Big Apple "Voluntary" Composting Idea Stinks; Carries Health Risks, Says New York-Based Risk Expert
New York, NY - Mayor Bloomberg is planning on creating a "voluntary" composting program that will eventually become mandatory, the New York Times reported on Sunday.
"This is a rotten idea for the Big Apple,"says Jeff Stier, the New York City-based Director of the National Center for Public Policy Research's Risk Analysis Division. The National Center for Public Policy Research supports voluntary composting.
"In fact," says Stier, "we already have voluntary composting where residents can send their kitchen scraps to gardens around the five boroughs."
So why the need for a new program? A Bloomberg official admitted to the New York Times that while initially voluntary, the goal is to require all residents of the city to save their kitchen scraps for a government-administered composting program. Those who don't compost would be subject to fines.
"We live in a big city, not on a farm, and while composting is a great idea in certain circumstances," says Stier, "it doesn't make sense to mandate that all New York residents save their rotting food."
Stier says the Mayor's view is skewed in favor of anything labeled "green."
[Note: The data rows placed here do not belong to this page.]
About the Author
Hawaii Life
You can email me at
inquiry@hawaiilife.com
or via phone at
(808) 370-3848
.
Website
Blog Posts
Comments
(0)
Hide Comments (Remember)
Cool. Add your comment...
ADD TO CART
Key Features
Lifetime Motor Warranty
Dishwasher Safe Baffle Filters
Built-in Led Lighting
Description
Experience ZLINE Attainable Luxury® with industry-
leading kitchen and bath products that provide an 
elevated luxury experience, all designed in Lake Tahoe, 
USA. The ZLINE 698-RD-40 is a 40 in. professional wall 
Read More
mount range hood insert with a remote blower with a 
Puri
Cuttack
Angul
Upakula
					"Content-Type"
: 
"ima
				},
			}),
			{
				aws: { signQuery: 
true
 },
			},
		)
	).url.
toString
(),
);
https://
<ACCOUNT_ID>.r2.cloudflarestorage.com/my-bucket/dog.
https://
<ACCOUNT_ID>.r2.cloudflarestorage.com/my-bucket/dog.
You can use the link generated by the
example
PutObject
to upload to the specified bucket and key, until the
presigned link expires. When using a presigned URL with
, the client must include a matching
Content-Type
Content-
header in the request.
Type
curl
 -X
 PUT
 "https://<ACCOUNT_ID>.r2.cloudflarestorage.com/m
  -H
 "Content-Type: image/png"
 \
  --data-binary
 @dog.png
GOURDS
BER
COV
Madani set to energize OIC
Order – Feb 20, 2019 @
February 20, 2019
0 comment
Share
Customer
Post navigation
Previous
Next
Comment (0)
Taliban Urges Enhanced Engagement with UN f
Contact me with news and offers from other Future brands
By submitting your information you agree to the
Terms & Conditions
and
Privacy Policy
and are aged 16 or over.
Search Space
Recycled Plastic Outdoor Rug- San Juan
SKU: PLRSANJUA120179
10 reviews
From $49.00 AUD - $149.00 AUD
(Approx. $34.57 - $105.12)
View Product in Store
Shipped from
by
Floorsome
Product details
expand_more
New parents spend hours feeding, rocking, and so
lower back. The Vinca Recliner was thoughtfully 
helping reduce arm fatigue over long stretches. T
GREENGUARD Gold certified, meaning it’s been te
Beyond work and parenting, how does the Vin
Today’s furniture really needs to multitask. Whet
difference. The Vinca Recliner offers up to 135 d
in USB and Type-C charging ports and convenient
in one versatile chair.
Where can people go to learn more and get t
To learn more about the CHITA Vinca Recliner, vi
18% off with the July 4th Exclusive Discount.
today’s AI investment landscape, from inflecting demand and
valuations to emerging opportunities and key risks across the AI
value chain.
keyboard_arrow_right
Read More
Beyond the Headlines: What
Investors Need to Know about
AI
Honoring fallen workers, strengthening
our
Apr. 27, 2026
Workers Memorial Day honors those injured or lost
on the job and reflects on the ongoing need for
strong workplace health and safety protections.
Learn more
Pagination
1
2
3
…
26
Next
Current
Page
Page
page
"If the mayor applied his risk-averse trans-fat banning, soda-size limiting science to the risks of composting in NYC he wouldn't be making it mandatory, he'd be banning it," exclaims Stier. "Consider the increased risks from disease-carrying vermin (a problem the city still hasn't conquered), from all of the pre-compost material sitting around our dense living spaces, not going out with the trash each night," says Stier.
Stier wonders why Nanny Bloomberg isn't worried about greenhouse gas emissions from the extra "compost trucks" that'll have to be deployed. "Perhaps they'll be carrot-peel powered," chides Stier. "There's no way food scraps can be picked up from every home throughout the city without greatly increasing the number of trucks, traffic, and tyranny."
Mayor Bloomberg has banned smoking and trans fats from New York bars and restaurants, required calorie counts on restaurant menus, banned smoking in city plazas, parks and beaches, and banned private food donations to city homeless shelters in an effort to monitor the fat, salt and fiber content of foods eaten by the homeless, a story broken by Stier's reporting.